To address housing affordability, both candidates said the issue was a lack of housing supply. Moninski proposed losing restrictions for developers and the Growth Management Act, which concentrates growth in urban areas, rather than rural or open ones.
Ramos said each city is at a different spot in expanding housing options and he would like to work alongside them to find their individual needs without introducing a mandate.
The two candidates also clashed on abortion. Moninski apposes abortion, but said he does not think Republicans would overturn the will of the people. Ramos countered, saying that Republicans introduce legislation to ban abortion annually.
State Representative Pos. 2: Lisa Callan (D-Issaquah) v. Chad Magendanz (R-Issaquah)
The other 5th District race appears to be far more interesting, as both incumbent Lisa Callan and challenger Chad Magendanz have multiple years of state-level elected experience.
As a Democrat, Callan is seeking her third consecutive term in office, with previous elected experience as a member of the Issaquah School Board. She was formerly an engineer at Boeing. In a primary this summer, she beat Magendanz by 10 points, winning 55% of the vote.
Magendanz, a former Navy officer, Issaquah School Board member and state legislator, has spent the last four years as a computer science teacher in the Bellevue School District. He served as a representative for the 5th District — in the seat Callan currently holds — between 2013 and 2017.
Magendanz abandoned that seat in 2016 to unsuccessfully challenge Mark Mullet for a state Senate position. He made another unsuccessful bid for the state House in 2018, narrowly losing to Bill Ramos.
Magendanz said he had no plans to run again, but was concerned about new state taxes, decreases in student test scores and police reform legislation. He said police reform would be his top priority, if elected.
“I think that had the most impact on our local communities,” he said. “Even though I’m an education guy, that would be the bill that I would focus on.”
Magendanz said it’s hard not to draw connections between new police reform laws and rises in crime. Callan countered, noting that crime is up across the board on a national level, not just in Washington, and saying you cannot draw a direct link between the two.
Much of Callan’s work in office has focused on behavioral health and improvements in public schools. Last year, she brought state funding to the Snoqualmie Police to fund its new behavioral health specialist.
“When you talk about housing, when you talk about public safety and community safety — all of these issues we’re having — there’s an intersection of health and well being,” she said.
Both candidates said they support access to abortion, although Magendanz said he would like to see more paternal involvement for reproductive health decisions in schools. Callan has been endorsed by Planned Parenthood and Pro-Choice Washington.

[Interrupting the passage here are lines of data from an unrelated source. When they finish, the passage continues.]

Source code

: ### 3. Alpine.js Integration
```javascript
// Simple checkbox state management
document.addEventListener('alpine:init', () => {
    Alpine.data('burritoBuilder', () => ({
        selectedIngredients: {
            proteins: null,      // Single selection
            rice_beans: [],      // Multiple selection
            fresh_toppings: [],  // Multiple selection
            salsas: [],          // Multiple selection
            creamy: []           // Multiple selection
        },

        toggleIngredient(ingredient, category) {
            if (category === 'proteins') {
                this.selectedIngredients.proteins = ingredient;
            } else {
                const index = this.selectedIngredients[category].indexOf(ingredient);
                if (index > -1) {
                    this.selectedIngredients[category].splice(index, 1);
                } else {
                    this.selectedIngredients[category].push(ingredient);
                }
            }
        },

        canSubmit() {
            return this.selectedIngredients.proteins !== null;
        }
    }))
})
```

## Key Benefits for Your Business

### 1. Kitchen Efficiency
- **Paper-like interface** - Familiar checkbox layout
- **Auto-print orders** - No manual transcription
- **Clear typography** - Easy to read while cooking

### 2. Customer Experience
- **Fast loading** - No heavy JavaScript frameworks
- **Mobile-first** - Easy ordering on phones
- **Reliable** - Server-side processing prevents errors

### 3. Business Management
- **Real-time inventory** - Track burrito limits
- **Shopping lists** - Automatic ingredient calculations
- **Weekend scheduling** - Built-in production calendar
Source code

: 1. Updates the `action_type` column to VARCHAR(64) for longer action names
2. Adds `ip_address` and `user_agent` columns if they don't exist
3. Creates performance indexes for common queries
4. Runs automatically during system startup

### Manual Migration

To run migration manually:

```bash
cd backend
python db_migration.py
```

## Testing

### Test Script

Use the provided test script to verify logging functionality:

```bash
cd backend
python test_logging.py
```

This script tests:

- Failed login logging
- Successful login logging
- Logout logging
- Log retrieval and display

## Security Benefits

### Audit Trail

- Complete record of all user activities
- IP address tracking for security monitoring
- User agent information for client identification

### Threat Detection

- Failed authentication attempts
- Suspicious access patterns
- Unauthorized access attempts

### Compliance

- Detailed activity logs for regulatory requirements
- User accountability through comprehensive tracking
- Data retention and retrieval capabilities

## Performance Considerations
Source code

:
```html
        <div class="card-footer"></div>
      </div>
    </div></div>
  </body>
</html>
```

When asked about relief to schools struggling in wake of the pandemic, Magendanz said he does not think funding is the issue, adding that there needs to be more rigorous advancement standards.
“I think we need to have an objective standard,” he said. “We don’t let them go onto the next grade until they can prove they are meeting standards.”
Callan said her approach should be focused on the individual needs of students, with specific focuses on those in special education and those who have experienced mental health challenges.
“We have standards, absolutely,” she said. “But it’s really important to know you can master concepts and you can develop and move on that pathway at a different rate.”
To support more affordable housing, Callan said she would like to approach the issue from a three pillar standard that involves increasing supply, stabilizing existing affordable housing and providing subsidies for development.
Magendanz said the state has made it difficult for developers to come here and said it is time to revisit the Growth Management Act and look at areas where they can loosen zoning restrictions and provide more local control.